State Rep. Alicia Reece (D-Cincinnati) says on her web site that she has written to Republican Attorney General Mike DeWine expressing deep concern that information isn’t being released in a way that inspires confidence, especially in the African-American community.
DeWine has said making the video public could lead to claims that the jury pool has been tainted if an upcoming grand jury investigation leads to charges.
A grand jury will meet Sept. 22 to consider charges in shooting of John Crawford III. Police say he didn’t respond to orders to put down an air rifle.
— Associated PresS

Toledo ups spending to treat water
Toledo — The cost of making sure drinking water is safe in Toledo will cost nearly $2 million more than the city expected.
City officials say they will spend about $4.7 million this year on chemicals to treat the water. That’s $1.7 million more than in normal years.
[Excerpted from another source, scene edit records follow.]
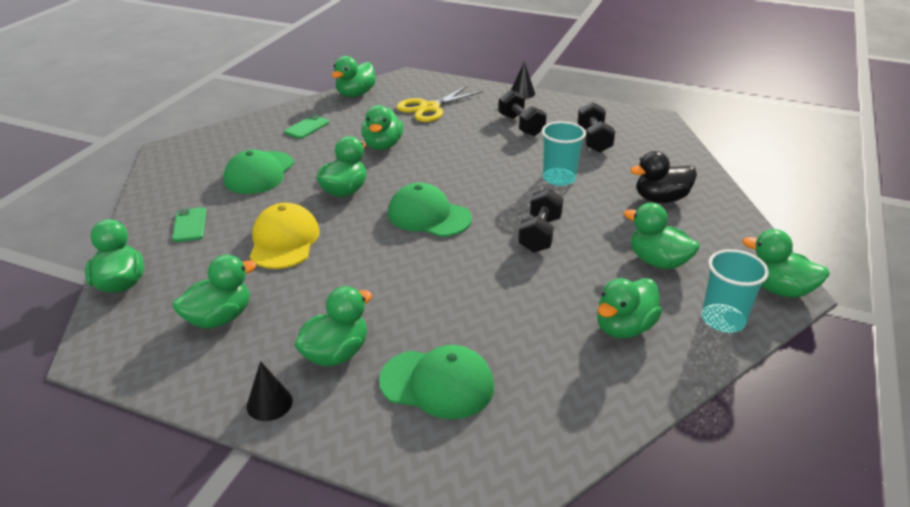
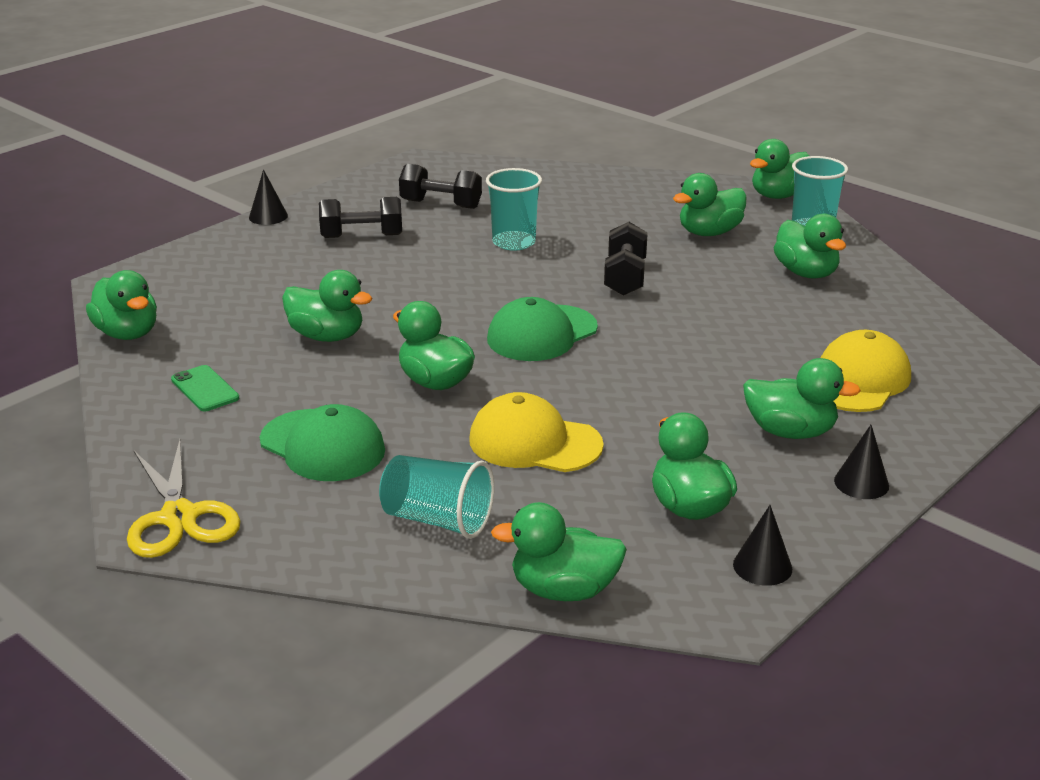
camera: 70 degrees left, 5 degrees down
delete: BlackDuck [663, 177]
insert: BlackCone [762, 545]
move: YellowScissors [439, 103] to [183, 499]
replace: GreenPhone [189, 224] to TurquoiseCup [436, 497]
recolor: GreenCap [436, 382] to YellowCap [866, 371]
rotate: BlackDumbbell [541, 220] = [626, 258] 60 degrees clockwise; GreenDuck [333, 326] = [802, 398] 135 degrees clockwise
It has been almost four weeks since Ohio’s fourth-largest city issued a do-not-drink advisory after the city’s water supply was contaminated by toxins from algae on Lake Erie.
Toledo draws its water from the lake and for the last several years has been forced to spend millions of dollars to get rid of the toxins in the water.
Toledo officials say the two-day water warning in early August also cost the city more than $200,000 in overtime.
— Associated PresS

Justice pushes for annual pay raises
Columbus — The chief justice of the Ohio Supreme Court is promoting annual cost-of-living increases for judges as a way of keeping judges on the bench and making the profession attractive to new candidates.
Maureen O’Connor says choosing a career in public service shouldn’t mean being saddled with a stagnant salary, with judges now going without a raise since 2008.
O’Connor said Aug. 28 in her annual state of the judiciary speech that modest, annual cost-of-living increases that keep pace with inflation aren’t too much to ask.
O’Connor says that without competitive salaries sitting judges will move to private practice and potential judges won’t ever consider the job.
Ohio law determines elected officials’ pay, which can only be increased by lawmakers.